秦飞回到钱宅,天色已黑,钱永诚准备了一桌饭正在等他。
“那边约好了,明天晚上七点。”秦飞落座后,钱永诚说。
“我倒忘了问,彭家那边派谁来主持这事的。”秦飞问。
“彭胜男。”钱永诚回答。
“女的?”秦飞很是错愕,胜男,这名字也只给女孩取名才用的上,巾帼不让须眉的愿望很强烈。
“嗯。”钱永诚点了点头,“彭家二房的独女。”
“这女人有什么说法没有?”秦飞升起了浓烈好奇心。
“心狠手辣。”钱永诚拿起酒壶给秦飞满上,继续说,“彭家老二叫彭树生,私底下都叫他彭阎王,这家伙把杀人当爱好,老幼都不放过,他取了三方姨太太,接连给他生了四个儿子,可惜没一个活过三岁,都说他是作恶太多,老天爷惩罚他这辈子绝后,彭树生也从那时候开始有所收敛,后来得了一个女儿,取名彭胜男,彭胜男继承了他爹彭树生的狠毒,去年有个泰国那边来的富商在她家赌场出老千,她把人手脚全砍了,牙齿一颗一颗全拔了,整个过程,是她一个完成的。”

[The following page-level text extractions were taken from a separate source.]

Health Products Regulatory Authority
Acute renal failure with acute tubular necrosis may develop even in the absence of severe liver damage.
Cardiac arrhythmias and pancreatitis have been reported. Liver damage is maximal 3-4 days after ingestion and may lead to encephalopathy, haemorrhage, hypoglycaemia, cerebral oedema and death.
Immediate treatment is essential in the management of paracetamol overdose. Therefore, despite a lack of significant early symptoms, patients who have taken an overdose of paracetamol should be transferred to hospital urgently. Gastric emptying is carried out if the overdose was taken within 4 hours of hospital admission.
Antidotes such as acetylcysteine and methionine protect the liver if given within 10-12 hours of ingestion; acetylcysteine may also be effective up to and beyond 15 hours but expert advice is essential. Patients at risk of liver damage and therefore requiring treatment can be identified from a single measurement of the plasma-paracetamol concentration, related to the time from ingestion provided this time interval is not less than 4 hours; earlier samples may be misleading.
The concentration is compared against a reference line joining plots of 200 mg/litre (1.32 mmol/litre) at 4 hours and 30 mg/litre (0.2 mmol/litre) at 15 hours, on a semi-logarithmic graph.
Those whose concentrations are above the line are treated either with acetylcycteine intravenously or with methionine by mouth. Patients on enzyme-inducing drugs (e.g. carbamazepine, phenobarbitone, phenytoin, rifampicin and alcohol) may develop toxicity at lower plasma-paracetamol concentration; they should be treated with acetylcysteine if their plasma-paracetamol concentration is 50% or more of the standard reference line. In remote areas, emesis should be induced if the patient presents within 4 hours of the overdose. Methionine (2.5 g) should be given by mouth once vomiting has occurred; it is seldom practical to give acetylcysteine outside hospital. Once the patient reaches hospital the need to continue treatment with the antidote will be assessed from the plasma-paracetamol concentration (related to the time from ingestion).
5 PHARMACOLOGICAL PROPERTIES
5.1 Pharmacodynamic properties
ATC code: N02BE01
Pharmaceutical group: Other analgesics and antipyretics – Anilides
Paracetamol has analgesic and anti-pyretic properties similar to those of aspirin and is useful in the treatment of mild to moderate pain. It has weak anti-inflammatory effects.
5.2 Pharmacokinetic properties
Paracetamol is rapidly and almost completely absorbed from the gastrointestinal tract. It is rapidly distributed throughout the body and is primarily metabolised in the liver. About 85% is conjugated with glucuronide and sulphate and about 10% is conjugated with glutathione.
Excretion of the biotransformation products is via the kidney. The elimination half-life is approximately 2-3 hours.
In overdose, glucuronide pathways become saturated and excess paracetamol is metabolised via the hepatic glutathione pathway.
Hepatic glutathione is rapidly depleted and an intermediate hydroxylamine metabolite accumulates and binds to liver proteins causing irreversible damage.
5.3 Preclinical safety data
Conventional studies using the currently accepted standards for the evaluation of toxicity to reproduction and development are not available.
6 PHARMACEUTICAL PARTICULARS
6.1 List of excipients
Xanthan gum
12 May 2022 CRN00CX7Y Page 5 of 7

“这...”秦飞不禁倒吸一口冷气,“彭家派这么一个杀胚过来是什么意思,这还谈什么谈。”
“彭家派她来,是有道理的。”钱永诚突然间像是有什么话难以启齿,犹豫了半天才说,“彭胜男是彭家为数不多读过书的高材生,手段虽然很,但脑子也够聪明。”
“高材生,有多高,有你高吗?”秦飞问。
“差不多吧。”钱永诚一脸古怪。
“我咋看着你怪怪的。”秦飞打量着钱永诚,“你有什么话不好说?”
钱永诚神色忧郁,迟疑了好一会儿方才说,“我跟她是同学。”
“啥?”秦飞目瞪口呆,钱永诚竟然跟这个杀胚是同学,听他这意思,肯定是当初出国留学时候的同学了。
“当年我跟她都在美利坚留学,一起去伯克利大学听讲座的时候认识的,后来才知道,我们是同一个学校。”钱永诚又说。
不对不对不对!
秦飞越听越不对劲,听钱永诚这话的意思,俩人好像不是同学这么简单,‘当年我跟她都在美利坚留学,一起去伯克利大学听讲座......’这话怎么听着都好像一个凄美爱情故事的开场白。
“那个,你俩不会,谈过恋爱吧?”为了验证心中所想,秦飞问。
“嗯。”钱永诚犹豫了一下,点了点头。
“卧槽!”秦飞忍不住爆了粗口,这消息也太劲爆了,钱永诚竟然和这么一个杀人如麻的女魔头谈过恋爱,他能全须全尾地回来,真是老天保佑了!
“不是,既然你俩有过这么一段,怎么也有几分旧情在吧,那咱们谈话不是很好谈了?”秦飞想了想说。
“你觉得,俩个人分手后,还能做朋友?”钱永诚淡淡说。
“这倒也是,不记仇就不错了。”秦飞若有所思点了点头,跟着一脸吃瓜的表情问,“那个,你俩为啥分手的?”